TDP-43 and alternative splicing in motor neurone disease
Reference Code: Highley/July08/6502Grantee: Dr Robin Highley
Grantee Institution: University of Sheffield
Duration: 36 months
Amount: Total value of award: £449,980 (MND Association contribution: £224,990)
Description:
MRC/MND Association Lady Edith Wolfson Fellowship
About Dr Highley:
“My first degree was in psychology at the University of Oxford, where I subsequently researched brain changes in schizophrenia for my PhD. Having decided on a career as a neuropathologist (a doctor who specialises in the microscopic study of diseased brain and spinal cord), I did a medical degree in Birmingham and then moved to Sheffield for specialist training.“I met Professors Paul Ince and Pamela Shaw when I arrived in Sheffield five years ago and they introduced me to their world-class research into MND. I developed an interest in this condition, and performed a small amount of research in my spare time. Receiving the MRC/MND Association Lady Edith Wolfson Clinician Scientist Fellowship gives me the time and resources to work on MND on a formal footing and to gather some really important data.
“Sheffield is a centre of international excellence for MND research. I am enormously looking forward to working in this vibrant environment, and am immensely grateful to the MND Association and the MRC for funding this project.”

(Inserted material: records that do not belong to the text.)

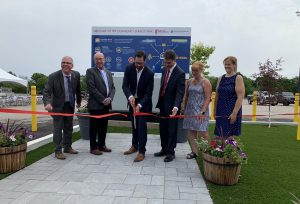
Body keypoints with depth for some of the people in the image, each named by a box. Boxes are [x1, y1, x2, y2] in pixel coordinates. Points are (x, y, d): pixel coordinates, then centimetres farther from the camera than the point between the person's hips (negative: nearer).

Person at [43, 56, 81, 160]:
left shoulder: (76, 75, -7)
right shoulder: (53, 76, -18)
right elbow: (46, 92, -23)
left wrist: (78, 101, 17)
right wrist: (47, 103, -41)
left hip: (70, 105, 4)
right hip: (58, 106, -4)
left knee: (69, 128, 15)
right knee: (58, 129, 0)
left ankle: (68, 147, 31)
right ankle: (58, 151, 11)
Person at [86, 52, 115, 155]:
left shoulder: (108, 72, 16)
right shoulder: (90, 71, -4)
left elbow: (112, 87, 12)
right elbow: (91, 88, -13)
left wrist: (109, 98, -6)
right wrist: (102, 100, -15)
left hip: (106, 105, 6)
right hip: (95, 105, -6)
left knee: (103, 126, 13)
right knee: (94, 127, 3)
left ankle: (102, 145, 25)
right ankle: (93, 147, 13)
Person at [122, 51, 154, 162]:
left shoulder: (149, 73, -21)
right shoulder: (129, 68, -13)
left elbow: (148, 93, -20)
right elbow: (125, 85, -16)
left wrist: (140, 105, -33)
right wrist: (130, 96, -36)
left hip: (144, 103, -4)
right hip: (132, 101, 4)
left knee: (141, 126, -6)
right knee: (134, 124, 16)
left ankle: (141, 151, 2)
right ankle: (134, 146, 32)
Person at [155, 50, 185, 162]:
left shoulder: (180, 73, -16)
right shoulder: (164, 70, 7)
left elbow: (180, 92, -22)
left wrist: (175, 107, -35)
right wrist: (159, 102, 14)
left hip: (172, 106, -7)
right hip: (163, 104, 7)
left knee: (171, 130, 5)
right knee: (162, 129, 15)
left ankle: (170, 152, 20)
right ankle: (164, 149, 31)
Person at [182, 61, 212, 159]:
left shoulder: (206, 82, -5)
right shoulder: (189, 82, 11)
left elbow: (208, 98, -10)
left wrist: (203, 112, -18)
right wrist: (183, 108, 9)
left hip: (200, 111, -5)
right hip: (190, 110, 6)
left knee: (202, 132, -7)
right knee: (191, 131, 7)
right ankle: (194, 151, 16)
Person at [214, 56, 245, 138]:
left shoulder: (238, 78, -5)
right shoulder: (220, 78, 10)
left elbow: (240, 97, -13)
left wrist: (234, 113, -19)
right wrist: (215, 111, 10)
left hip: (232, 112, -5)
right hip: (221, 112, 5)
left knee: (229, 136, 0)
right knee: (219, 136, 7)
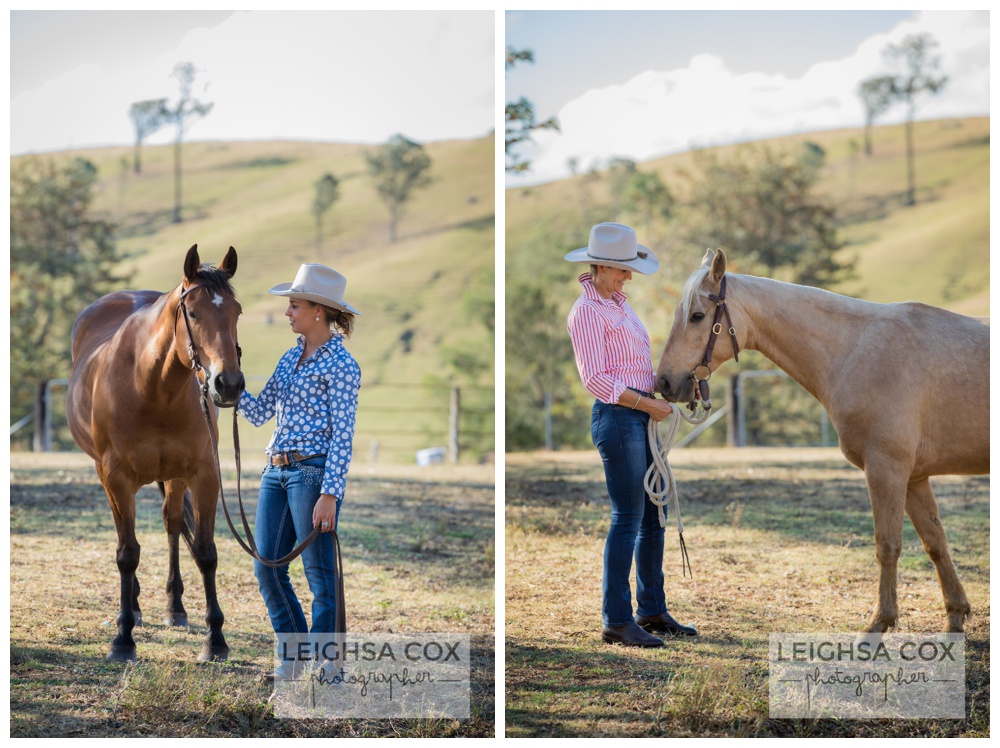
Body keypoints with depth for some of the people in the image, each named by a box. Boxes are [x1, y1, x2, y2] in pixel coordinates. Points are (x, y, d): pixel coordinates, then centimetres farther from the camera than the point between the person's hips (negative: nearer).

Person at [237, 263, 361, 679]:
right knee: (266, 569, 8)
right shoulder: (290, 358, 15)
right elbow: (259, 413, 16)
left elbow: (342, 436, -13)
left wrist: (330, 493, -19)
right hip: (276, 472, 8)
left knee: (321, 575, -2)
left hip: (313, 472, -8)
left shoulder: (340, 365, -8)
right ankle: (294, 656, 21)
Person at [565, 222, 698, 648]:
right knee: (628, 518, -8)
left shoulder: (619, 304, 16)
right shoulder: (587, 312, -12)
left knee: (654, 515, 12)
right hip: (617, 419, -9)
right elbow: (596, 379, -17)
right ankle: (616, 621, -4)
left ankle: (652, 611, 20)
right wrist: (646, 403, -17)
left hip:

What this research means to you:
Dr Highley’s project will concern a protein called TDP-43. In healthy neurones, TDP-43 is located in a compartment of the cell called the nucleus – where the cell’s genes are stored. However, a recent discovery has revealed that in diseased motor neurones, TDP-43 is not present in the nucleus. Instead it is deposited in the cell outside the nucleus and for some reason it is labelled for destruction. Following this discovery, TDP-43 has become an exciting field of MND research. The question Dr Highley will address is: “What does TDP-43 do in normal cells that it is not doing in diseased motor neurones?”Dr Highley explains in more detail:
“Genes contain instructions that tell cells how to manufacture proteins. TDP-43 is known to be involved in a process whereby the instructions for specific proteins are modified to produce different versions of the same proteins. This is a process called ‘alternative splicing’. If TDP-43 is not working properly the wrong versions of proteins will be manufactured, causing the cell to malfunction in some way.“I will study spinal cord tissue that has been very kindly donated to research by people who have died with MND. I will use laser technology to dissect both diseased and surviving healthy motor neurones. In addition, I will grow some motor neurone-like cells and use a specially adapted virus to disrupt the production of TDP-43 in some of these cells to mimic the effects of MND. I will compare alternative splicing in the diseased and healthy motor neurones from the spinal cords and from the laboratory-grown cells.
“The project will hopefully generate data about the chain of events that causes a motor neurone to die. Such knowledge may be used to develop drugs designed to interrupt this process and allow motor neurones to survive, and thereby either slow or, ideally, stop the disease progression.”